**SELECTED EXTRACT**
- - - - - - -

Alex Traub discusses Alter Domus’ digital transformation


technology colleagues analyzing data on screen

What challenges are faced by the alternative investment industry and how is Alter Domus helping its clients?

Generally, the alternatives industry is in robust health with demand for alternative strategies growing globally. According to Preqin, assets under management in alternatives will reach more than $23trn by the end of 2027, up from $14trn at the end of 2021. However, in the short term, there are difficult economic circumstances to be confronted, as inflation and interest rate rises are undoubtedly providing strong headwinds.

More fundamentally, we’ve recognised that our clients’ ability to scale their businesses has been hampered by outdated legacy technology, steep operational costs and tough labour conditions. As trusted partners of the world’s leading alternative investment managers, removing these obstacles to growth is our absolute focus.

- - - - - - -

**RECORDED INFORMATION**

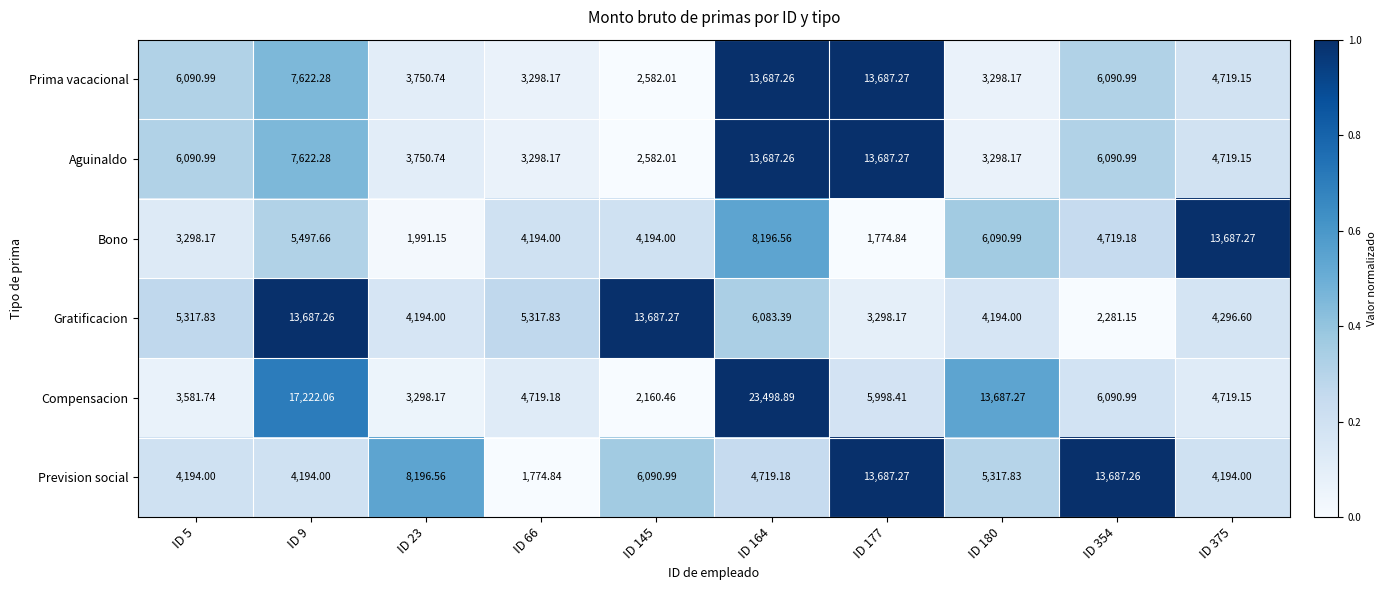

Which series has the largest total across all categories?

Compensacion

- - - - - - -

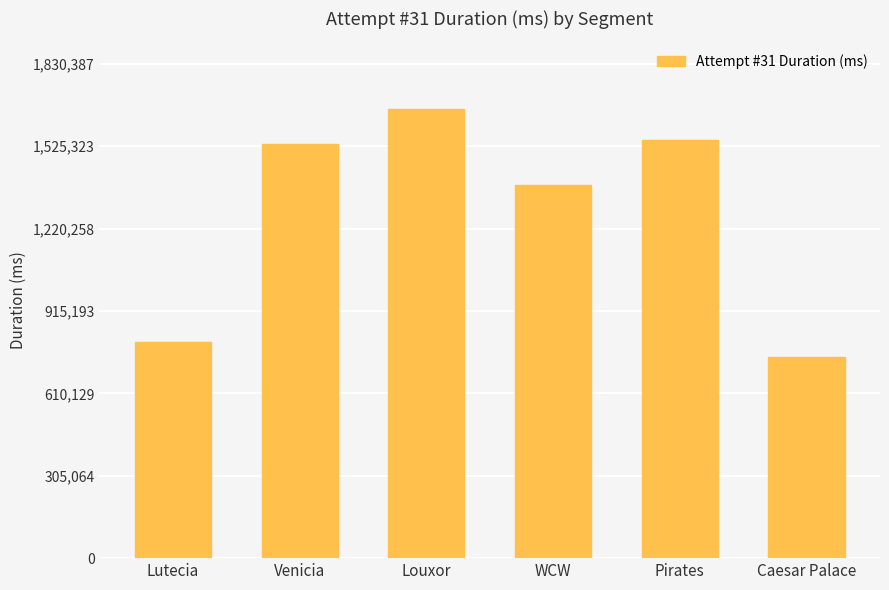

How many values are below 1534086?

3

- - - - - - -

**INSTRUCTIONS TO FOLLOW**
Extend the interview above on Alter Domus' digital transformation, picking up after its final sentence.

**EXPECTED ANSWER**
Indeed, Alter Domus is in the middle of a transformational digital journey that is changing the scope, scale and impact of the solutions we offer. Where once Alter Domus was just a fund administrator, we have reimagined our business across the whole data and information chain, seamlessly connecting back to front offices through technology – our vertically integrated service offering is entirely unique in today’s market.

What role has technology played in Alter Domus’s ongoing transformation?

Our aim is to empower our clients with tech-driven solutions and tools that give a clear advantage to their investment and risk management decisions, with fully digitalised and integrated workflows, platforms and analytically ready data that hits new levels of accuracy, speed and transparency.

There are three distinct strands to our tech strategy: the acquisition of cutting-edge, data-driven companies; partnering with best-in-class platforms such as eFront and Yardi; and the proprietary development of world-class tech solutions, unmatched across our industry, from CorPro, to VBO or Agency360.

To get an idea of the scale of our tech transition, our ‘Accelerate’ programme, launched in 2020 with a $125m investment over five years, will utilise technology to transform our core activities and create new data assets for our clients across different geographies, funds and product types.

What kind of innovative new services is Alter Domus offering?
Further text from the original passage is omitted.